Washington can seed this effort. That's why I've proposed putting $60 billion into a National Infrastructure Reinvestment Bank to rebuild our roads and bridges, our rail and ports. This must leverage the kind of private investment that can create millions of jobs and remake our communities. Years from now, we could drive on new roads, depend on safe bridges and stronger levees, and connect our cities with high speed rail. We can begin the investment in a smart electrical grid to power electric cars and transmit clean energy across the country.

And we can achieve the simple goal of making sure that every American has access to the high speed broadband – no matter how much money you have, or where you come from, you should have access to this technology. That's what we must do to make sure that America runs on a strong, fair and efficient foundation.

And this can be the moment when we invest in the science and innovation that will shape our future. Because in a technology-driven economy, America must always stay on the cutting edge.
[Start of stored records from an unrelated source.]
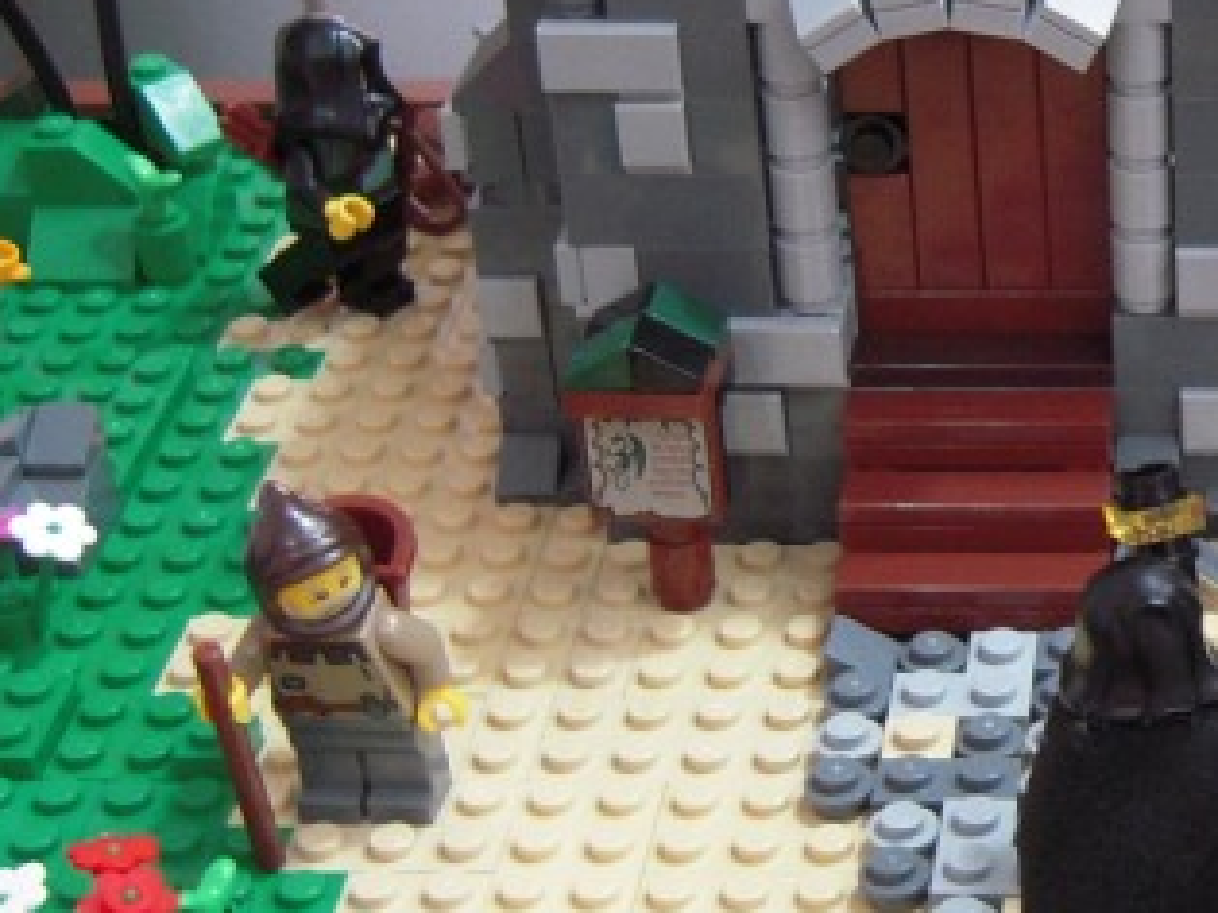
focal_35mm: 91
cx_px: 1438
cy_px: 422
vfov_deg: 16.2
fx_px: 3201
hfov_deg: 20.3
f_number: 2.7
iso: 200
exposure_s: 1/13
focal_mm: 5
That means reversing a trend where we devote a smaller and smaller share of our national resources to Research and Development. An innovation agenda must commit to funding basic research and making the R&D tax credit permanent. It must also exempt start-ups from capital gains taxes, and remove bureaucratic barriers to entrepreneurs – for instance, by making our patent process more efficient and reliable. We need the discoveries of tomorrow to be made in our labs and universities – at Pitt and Carnegie Mellon. We need the success stories of tomorrow – the next Google, or the next Microsoft – to take place here in America.
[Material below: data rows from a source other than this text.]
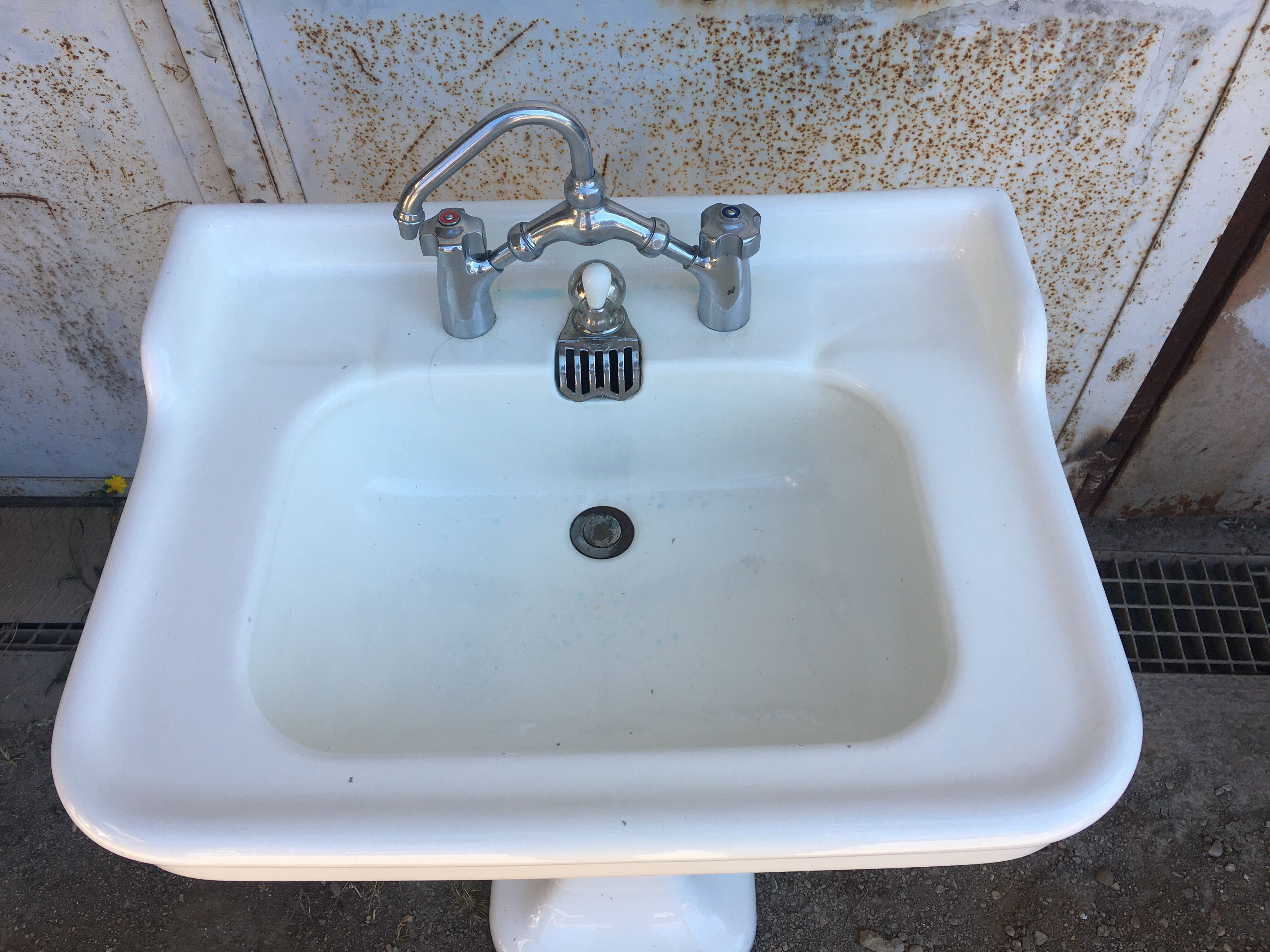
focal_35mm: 29
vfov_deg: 48.2
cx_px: 635
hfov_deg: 61.7
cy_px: 476
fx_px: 1064
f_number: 2.2
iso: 25
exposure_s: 1/275
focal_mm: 4.15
This agenda is ambitious. It will take resources in the wake of policies that have run up our debt. But the answer to our fiscal problems is not to short-change investments in our ability to compete – investments that are vital to long-term growth. To stop mortgaging our children's future, we need to eliminate waste in existing programs, end the Iraq War, generate revenue by charging polluters for their emissions, and put an end to corporate loopholes and tax cuts for the wealthy. We can have a smarter government that pays its way while investing in our country's future.

That is how Washington must change to become a catalyst for growth. Because in cities and towns across America, I know that the American people are ready to rise to the challenge of a new moment – they just haven't been asked. It's time for that to change. Because there is nothing that Americans can't do when we choose to rise together.

For two hundred and fifty years, that is what has been done here in Pittsburgh. This is where U.S. Steel became the first billion dollar corporation, and turned out more steel at the dawn of the Cold War than the entire Soviet Union. And just as that output built our cities and laid down the rails that connected them, the work that created that wealth was the foundation of a middle class where each generation's opportunities could extend a little further, and each individual's story could advance the larger American story. Many of the steel mills are gone. But this American city has found new opportunity through health care and IT; through finance and universities. Now, we must connect that local innovation and ingenuity to a national strategy.

The American story is never static. But as we move from one chapter to the next, we must always remember that our national greatness is advanced when we act on our fundamental goodness. America succeeds when the playing field is level and open, and people don't fall behind; when government is not an obstacle, but a catalyst for shared prosperity; when we come together to find new ways to expand the horizon of opportunity for each and every American. And with your help, that is the kind of America I want to build as President of the United States.